The Mt.Gox bankruptcy is one of the most famous events in the history of cryptocurrency. Mt.Gox was originally created in 2010 and accounted for more than 90% of Bitcoin transactions at its peak.


In 2011, Mt.Gox was hacked for the first time, resulting in the theft of thousands of bitcoins. In 2014, Mt.Gox suddenly announced that about 850,000 bitcoins (worth about $450 million at the time) were stolen from the platform, and then suspended all transactions and filed for bankruptcy protection. This incident caused an "earthquake" in the crypto market, and the price of Bitcoin fell from a peak of $951 that year to $309, a drop of 67%.


Since the declaration of bankruptcy and liquidation, Mt. Gox and its creditors have been in a stalemate for several years. In the following years, the price of Bitcoin continued to rise, reaching $19,000 in 2019.

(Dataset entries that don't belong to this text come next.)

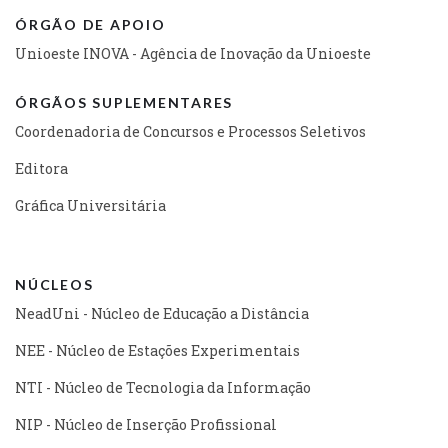
ÓRGÃO DE APOIO
Unioeste INOVA - Agência de Inovação da Unioeste
ÓRGÃOS SUPLEMENTARES
Coordenadoria de Concursos e Processos Seletivos
Editora
Gráfica Universitária
NÚCLEOS
NeadUni - Núcleo de Educação a Distância
NEE - Núcleo de Estações Experimentais
NTI - Núcleo de Tecnologia da Informação
NIP - Núcleo de Inserção Profissional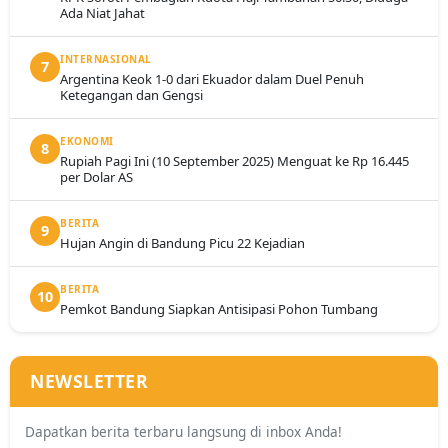
Ada Niat Jahat
INTERNASIONAL
7
Argentina Keok 1-0 dari Ekuador dalam Duel Penuh
Ketegangan dan Gengsi
EKONOMI
8
Rupiah Pagi Ini (10 September 2025) Menguat ke Rp 16.445
per Dolar AS
BERITA
9
Hujan Angin di Bandung Picu 22 Kejadian
BERITA
10
Pemkot Bandung Siapkan Antisipasi Pohon Tumbang
NEWSLETTER
Dapatkan berita terbaru langsung di inbox Anda!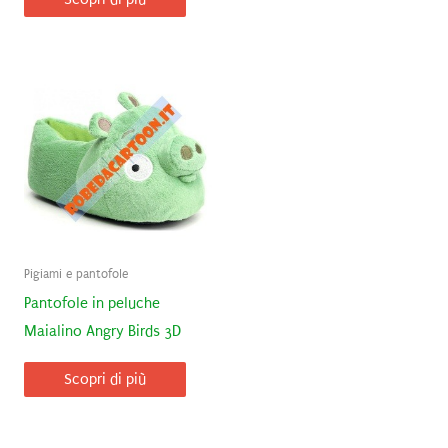
Pigiami e pantofole
Pantofole in peluche
Maialino Angry Birds 3D
Scopri di più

In 2019, the Tokyo District Court ruled that Mt. Gox should recover 141,000 bitcoins and deliver them to a trust for safekeeping, and negotiate a vote among all creditors to choose a repayment plan. According to Mt. Gox's balance sheet in 2019, its debtors held approximately 142,000 BTC, 143,000 BCH, and 69 billion yen (about $510 million at the time).


However, the 140,000 bitcoins identified in 2019 had a maximum unit price of around $10,000 at the time. Two years later, the price of Bitcoin exceeded $60,000, which delayed Mt. Gox's compensation procedure again and again.